By now, most of you have heard that Cuba, one of the few remaining Communist countries in the world, had its bid to participate in the World Baseball Classic denied by the U.S. Department of the Treasury because of the embargo. You can read the particulars here. Dick Pound, one of the Olympic world’s heavyweights, said that if the U.S. doesn’t change its mind, then our prospects of hosting international events will be sharply curtailed.
The WBC was baseball’s answer to soccer’s World Cup, and it was meant to showcase the sport on a world stage.
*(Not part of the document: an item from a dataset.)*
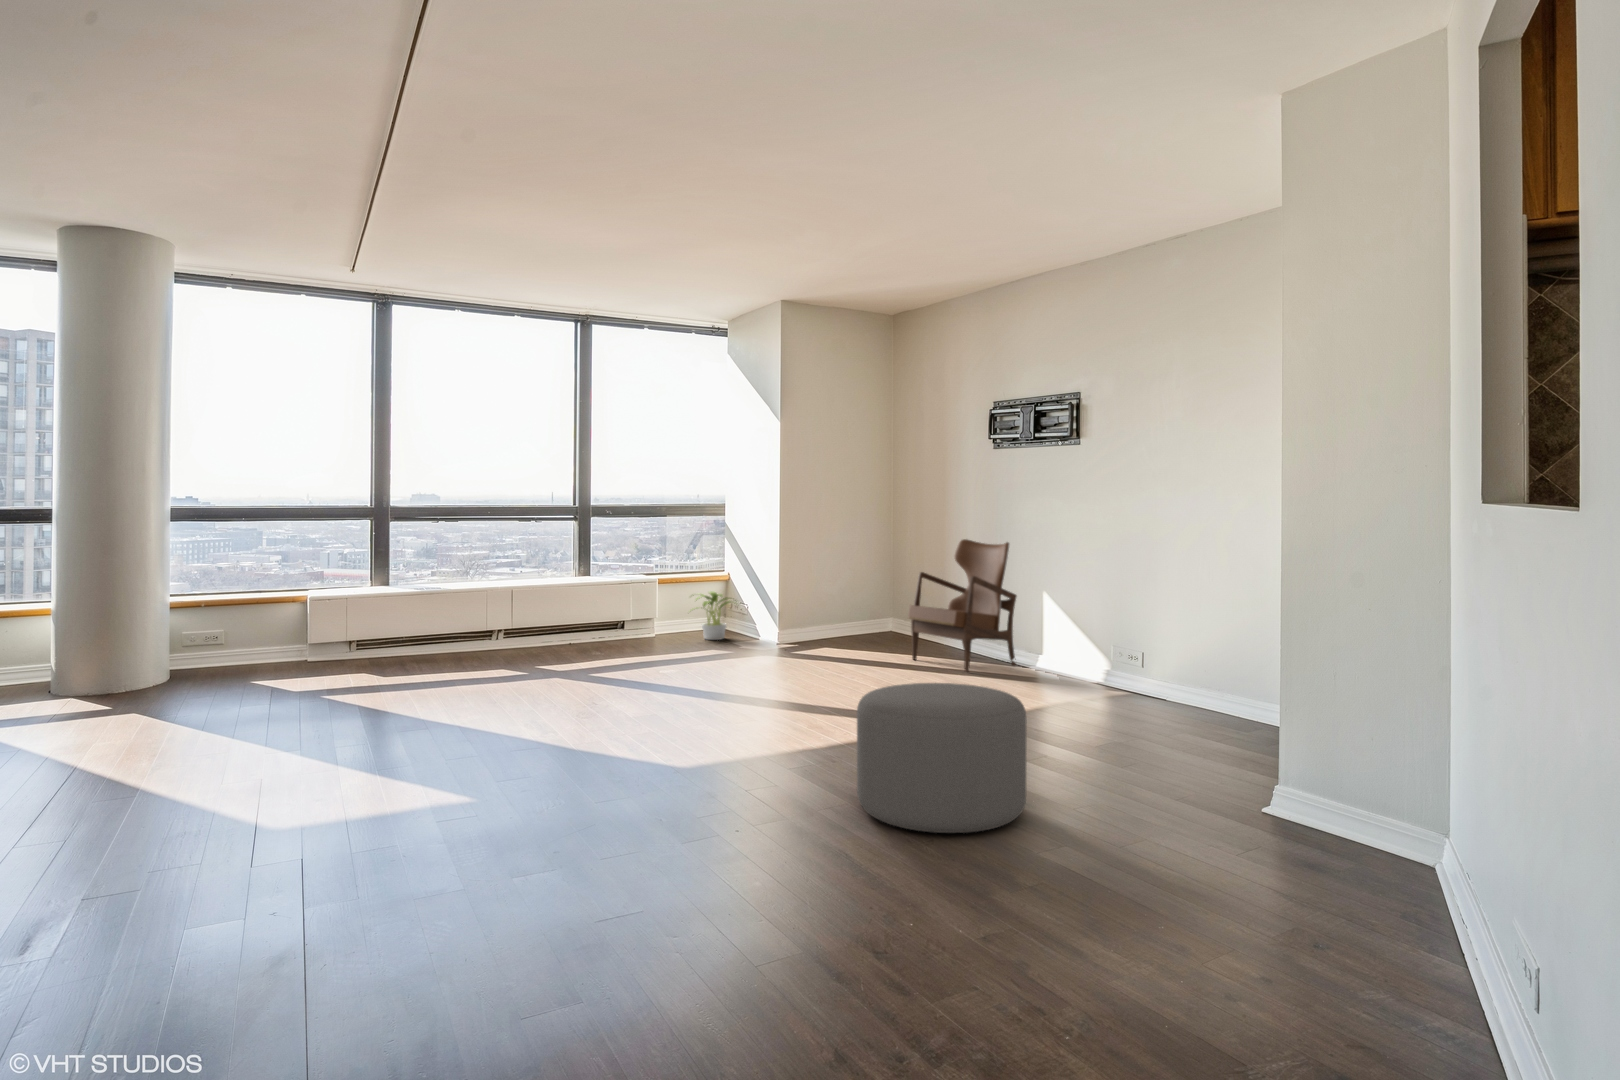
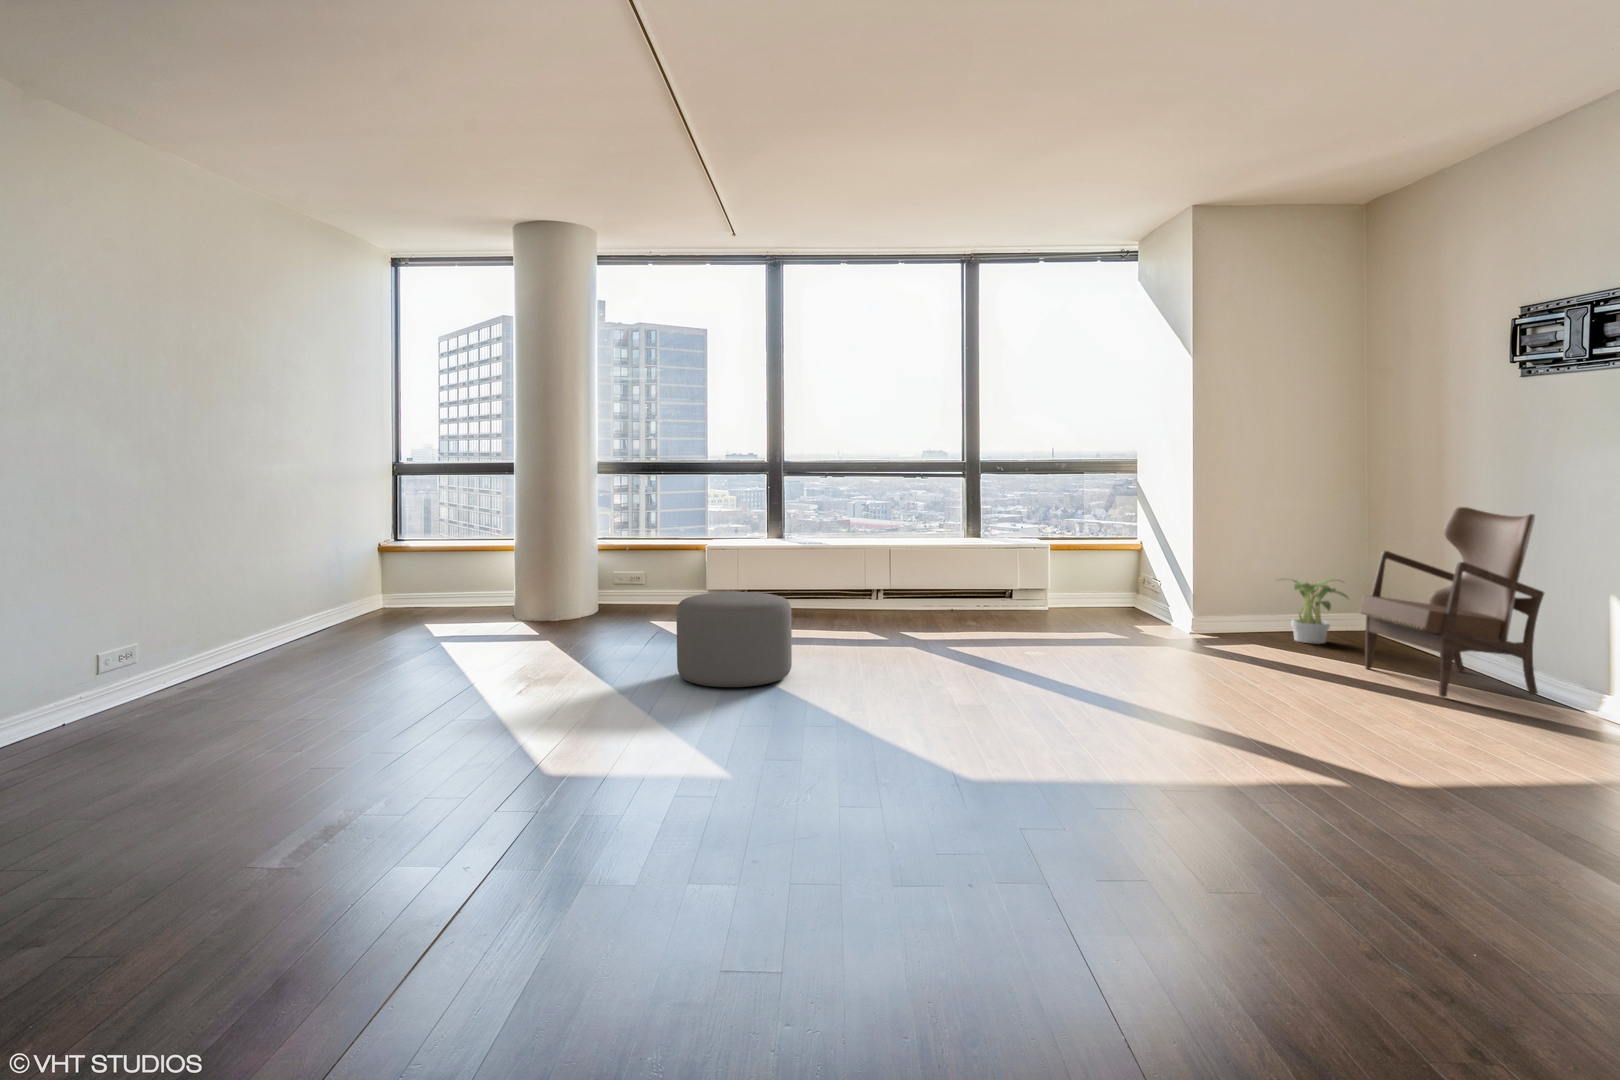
potted plant: present [696,592,736,640] -> present [1278,578,1348,644]
ottoman: present [857,683,1027,833] -> present [676,592,792,687]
There’s European teams playing (yes, even Italy, which would be employing the services of one Michael Piazza, and, who knows, maybe a certain Jason Giambi), Asian teams, and of course, Puerto Rico and the U.S.
But you can’t have a true world championship if one of the best teams isn’t playing. And in baseball, Cuba is one of those teams, if not the best. It’s a little like trying to have a World Series, and excluding the Yankees because you don’t agree with how they run their franchise.
The WBC is being held hostage to political considerations. This isn’t 1980, but George W. Bush is doing his best at showing us what a second Carter term would have looked like–just like this, only without an edifying commitment to human rights.
We aren’t keeping Cuba from playing because we’re concerned about the lack of liberty in that poor, benighted island; we’re keeping Cuba from showing the world how good its team is because Lincoln Diaz-Balart holds a grudge against Castro, wants to replace Castro as President of Cuba, and because Florida has 26 fat electoral votes. Take away those votes, and John Kerry is president.
Well, no more. Some things shouldn’t be sullied by petty political calculations, and sport is one of them. In his soul-sucking desire to sit on the Sugar-cane Throne, Diaz-Balart is embarrassing this country. I’m not surprised that he’s got the temerity to complain about Cuba’s civil rights abuse while ignoring those in Guantanamo and Abu Ghraib. I’m just surprised that no one’s pointed out the obvious to him: you don’t spread freedom by hiding folks from it.
Then again, I shouldn’t be. These are the same folks, after all, who would save our liberties by extinguishing them.